- What the task asks: Below is a listing with pictures in it. Copy it exactly without them.

==================================================

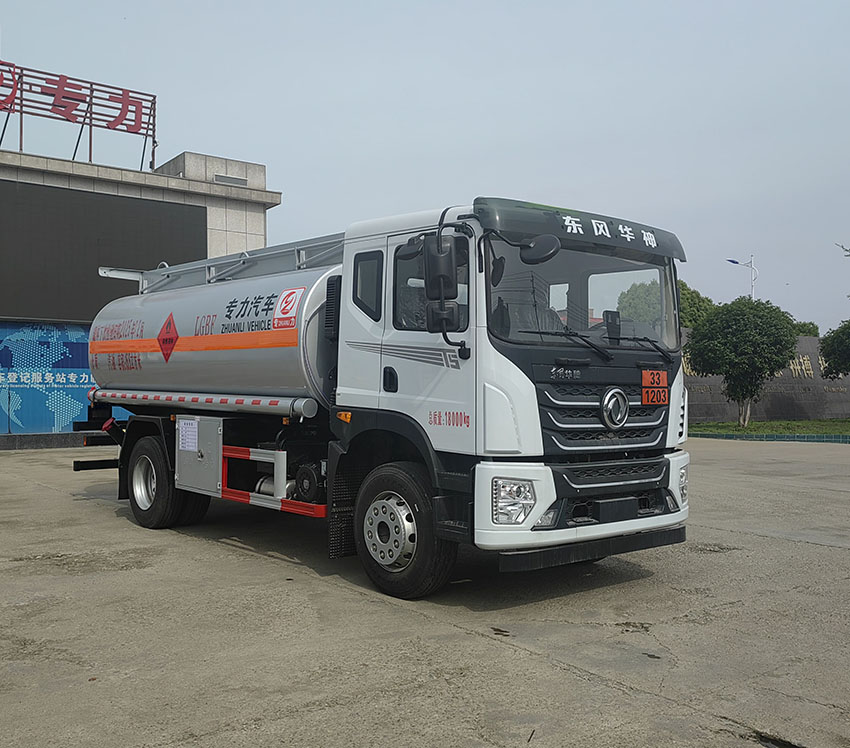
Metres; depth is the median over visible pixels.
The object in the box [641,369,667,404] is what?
orange sign
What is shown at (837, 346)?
tree
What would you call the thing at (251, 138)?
sky
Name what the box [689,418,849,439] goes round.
lawn
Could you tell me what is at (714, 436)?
curb
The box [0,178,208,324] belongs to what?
screen
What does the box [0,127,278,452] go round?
building
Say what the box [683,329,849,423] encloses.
stone wall
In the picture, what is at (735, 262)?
street lamp
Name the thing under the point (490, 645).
concrete pavement
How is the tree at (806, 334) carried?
on the ground
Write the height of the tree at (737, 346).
3.980 m
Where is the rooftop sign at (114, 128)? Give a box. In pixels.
[1,58,157,170]
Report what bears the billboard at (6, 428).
attached to the building
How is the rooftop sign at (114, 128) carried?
on the building
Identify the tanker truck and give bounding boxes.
[72,190,689,598]
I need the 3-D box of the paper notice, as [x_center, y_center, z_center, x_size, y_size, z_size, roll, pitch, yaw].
[-2.023,0.529,7.193,0.045,0.278,0.336,0,0,-40]
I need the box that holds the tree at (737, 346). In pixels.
[686,295,798,427]
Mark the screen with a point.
(95, 264)
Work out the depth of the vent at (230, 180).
21.70 m
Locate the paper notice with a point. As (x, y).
(193, 441)
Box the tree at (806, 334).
[791,320,819,337]
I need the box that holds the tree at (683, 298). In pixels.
[617,278,714,330]
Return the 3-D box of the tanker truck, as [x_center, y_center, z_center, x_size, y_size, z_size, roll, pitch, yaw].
[-0.816,0.053,7.588,2.409,2.691,6.674,0,0,-40]
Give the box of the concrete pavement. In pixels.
[0,438,849,747]
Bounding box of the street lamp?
[727,256,758,297]
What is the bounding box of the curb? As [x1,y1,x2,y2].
[688,431,849,443]
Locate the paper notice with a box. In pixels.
[178,418,198,452]
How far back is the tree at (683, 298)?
38.14 m
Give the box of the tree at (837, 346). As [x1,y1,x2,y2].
[819,317,849,379]
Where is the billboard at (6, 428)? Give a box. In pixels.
[0,320,123,436]
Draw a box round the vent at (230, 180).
[213,173,247,186]
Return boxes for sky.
[0,0,849,335]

==================================================

- Exercise answer:
Metres; depth is the median over visible pixels.
The object in the box [641,369,667,404] is what?
orange sign
What is shown at (837, 346)?
tree
What would you call the thing at (251, 138)?
sky
Name what the box [689,418,849,439] goes round.
lawn
Could you tell me what is at (714, 436)?
curb
The box [0,178,208,324] belongs to what?
screen
What does the box [0,127,278,452] go round?
building
Say what the box [683,329,849,423] encloses.
stone wall
In the picture, what is at (735, 262)?
street lamp
Name the thing under the point (490, 645).
concrete pavement
How is the tree at (806, 334) carried?
on the ground
Write the height of the tree at (737, 346).
3.980 m
Where is the rooftop sign at (114, 128)? Give a box. In pixels.
[1,58,157,170]
Report what bears the billboard at (6, 428).
attached to the building
How is the rooftop sign at (114, 128) carried?
on the building
Identify the tanker truck and give bounding boxes.
[72,190,689,598]
I need the 3-D box of the paper notice, as [x_center, y_center, z_center, x_size, y_size, z_size, roll, pitch, yaw].
[-2.023,0.529,7.193,0.045,0.278,0.336,0,0,-40]
I need the box that holds the tree at (737, 346). In pixels.
[686,295,798,427]
Mark the screen with a point.
(95, 264)
Work out the depth of the vent at (230, 180).
21.70 m
Locate the paper notice with a point. As (x, y).
(193, 441)
Box the tree at (806, 334).
[791,320,819,337]
I need the box that holds the tree at (683, 298). In pixels.
[617,278,714,330]
Return the 3-D box of the tanker truck, as [x_center, y_center, z_center, x_size, y_size, z_size, roll, pitch, yaw].
[-0.816,0.053,7.588,2.409,2.691,6.674,0,0,-40]
Give the box of the concrete pavement. In pixels.
[0,438,849,747]
Bounding box of the street lamp?
[727,256,758,297]
What is the bounding box of the curb? As [x1,y1,x2,y2].
[688,431,849,443]
Locate the paper notice with a box. In pixels.
[178,418,198,452]
How far back is the tree at (683, 298)?
38.14 m
Give the box of the tree at (837, 346). As [x1,y1,x2,y2].
[819,317,849,379]
Where is the billboard at (6, 428)? Give a box. In pixels.
[0,320,123,436]
Draw a box round the vent at (230, 180).
[213,173,247,186]
Return boxes for sky.
[0,0,849,335]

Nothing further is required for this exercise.